O condomínio do panóptico

Aquilo era uma casa de malucos, ali no meio de Lisboa, alcandorada sobre o miolo da cidade. Mas a coisa que se seguiu não é de malucos, é uma história de quem mede muito bem o terreno que pisa – ou que serve para multiplicar cifrões (de euros, que não têm cifrões, mas nem por isso valem menos).
Há já muitos anos, uma ministra da Saúde planeou entre outras possíveis poupanças, como lhe chamava, no sector que tutelava, a passagem a patacos de uma série de hospitais, entre os quais vários psiquiátricos. No rol estava este que prestava homenagem ao republicano Miguel Bombarda, mas também o Júlio de Matos, e, creio, o Conde Ferreira, embora não se ficasse por aí.

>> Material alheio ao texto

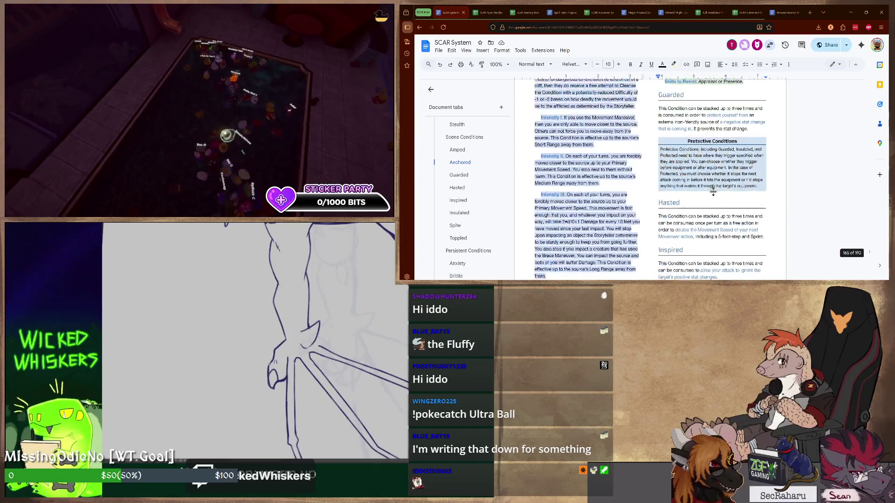
{"action": "scroll", "coordinate": [715, 192], "scroll_direction": "down", "scroll_amount": 4}
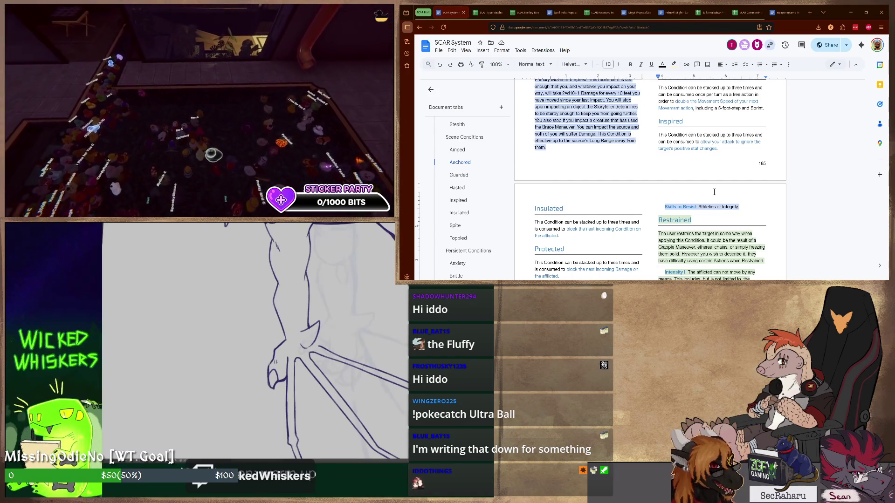
{"action": "scroll", "coordinate": [714, 192], "scroll_direction": "down", "scroll_amount": 5}
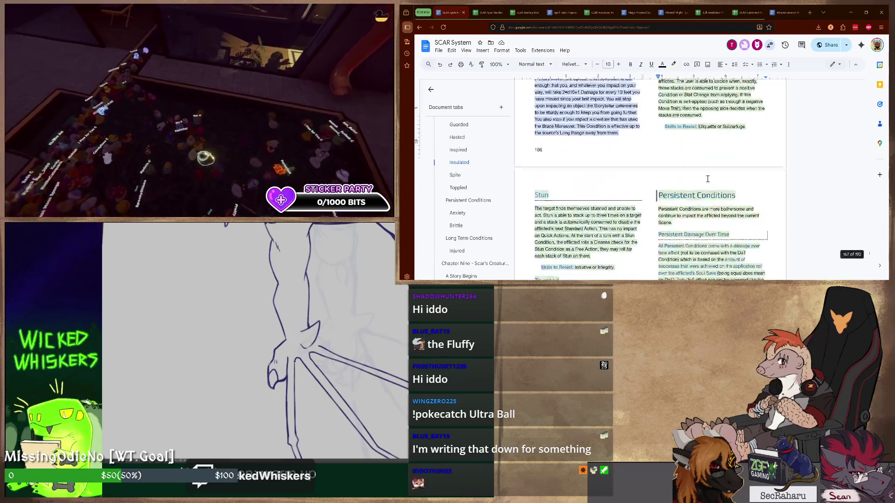
{"action": "scroll", "coordinate": [714, 192], "scroll_direction": "down", "scroll_amount": 5}
{"action": "scroll", "coordinate": [708, 179], "scroll_direction": "up", "scroll_amount": 5}
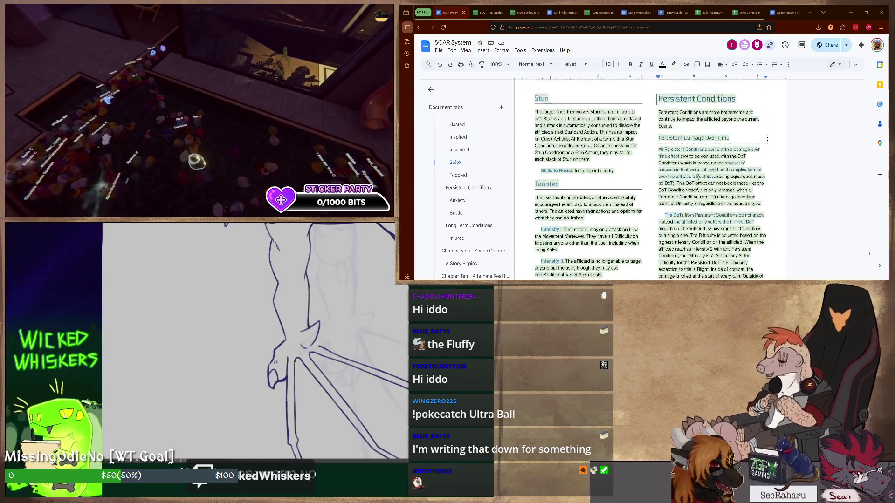
{"action": "scroll", "coordinate": [629, 167], "scroll_direction": "up", "scroll_amount": 5}
{"action": "scroll", "coordinate": [665, 174], "scroll_direction": "up", "scroll_amount": 5}
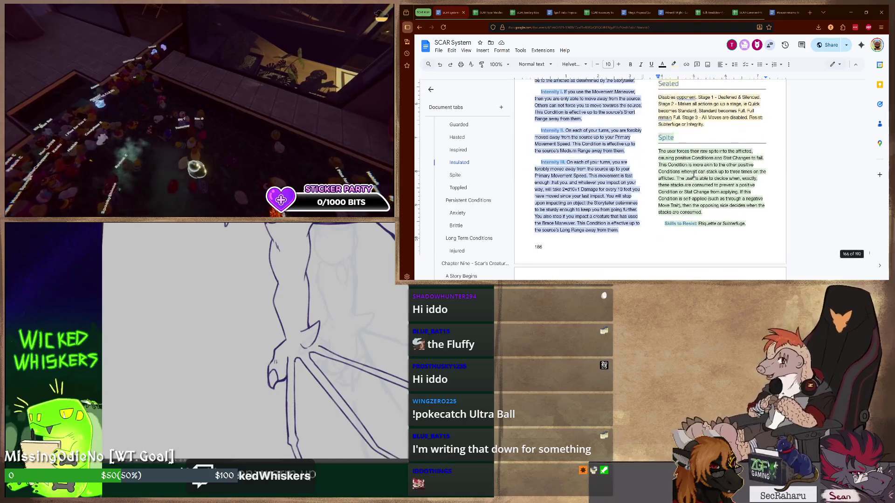
{"action": "scroll", "coordinate": [692, 176], "scroll_direction": "up", "scroll_amount": 5}
{"action": "scroll", "coordinate": [699, 178], "scroll_direction": "up", "scroll_amount": 5}
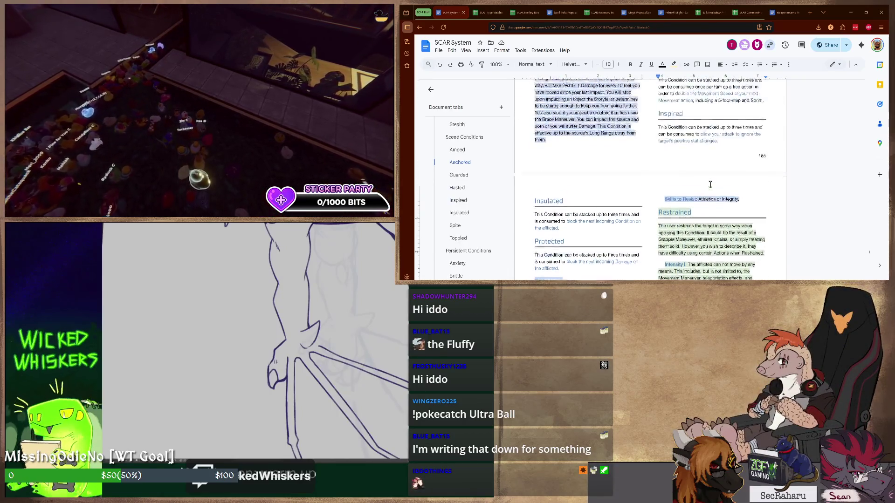
{"action": "scroll", "coordinate": [700, 178], "scroll_direction": "up", "scroll_amount": 5}
{"action": "scroll", "coordinate": [707, 181], "scroll_direction": "up", "scroll_amount": 5}
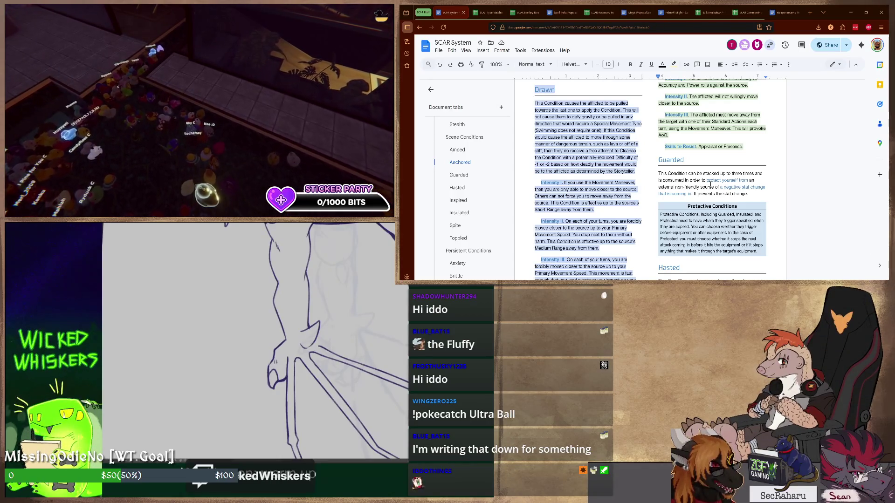
{"action": "scroll", "coordinate": [710, 183], "scroll_direction": "down", "scroll_amount": 5}
{"action": "scroll", "coordinate": [710, 183], "scroll_direction": "down", "scroll_amount": 5}
{"action": "scroll", "coordinate": [709, 183], "scroll_direction": "down", "scroll_amount": 5}
{"action": "scroll", "coordinate": [710, 183], "scroll_direction": "down", "scroll_amount": 5}
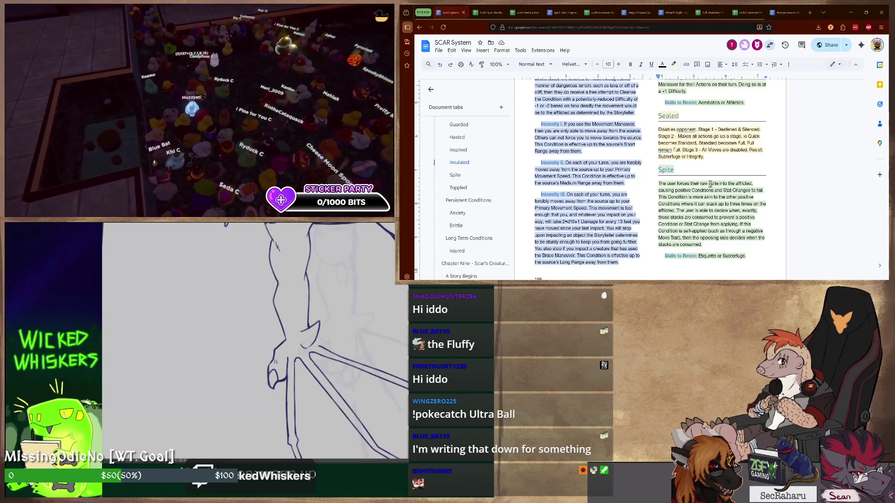
{"action": "scroll", "coordinate": [715, 158], "scroll_direction": "down", "scroll_amount": 5}
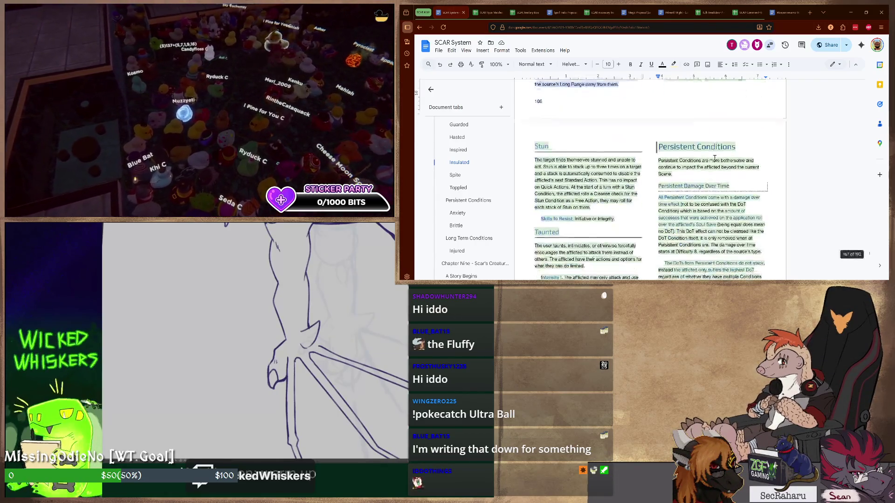
{"action": "scroll", "coordinate": [715, 158], "scroll_direction": "down", "scroll_amount": 5}
{"action": "scroll", "coordinate": [715, 162], "scroll_direction": "down", "scroll_amount": 5}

A poupança, estava mesmo a ver-se e houve quem denunciasse, era uma manobra planeada em beleza: não faltariam para os respectivos terrenos empresários imobiliários, que aceitariam esse sacrifício de licitar e depois construir – condomínios de preferência. Sempre condomínios, muitos, centros comerciais…
O tempo de voltar ao ataque já andava por aí, de novo, talvez nunca tenha sido extinto. O Miguel Bombarda já fechou, sabe-se já que o destino do terreno, com vários hectares, será o de albergar uma data de condóminos, desta vez não catalogados pela clínica psiquiátrica, mas com a guita suficiente para comprarem espaço privilegiado. Os doentes, esses, como sempre, não serão prejudicados, dizem-nos – já na iniciativa dos anos 80 se garantia o mesmo, mas dá a impressão de que muitos dos sem abrigo que transbordaram para as ruas, com sinais de transtornos psicológicos, sobraram dessa “ordem de soltura”.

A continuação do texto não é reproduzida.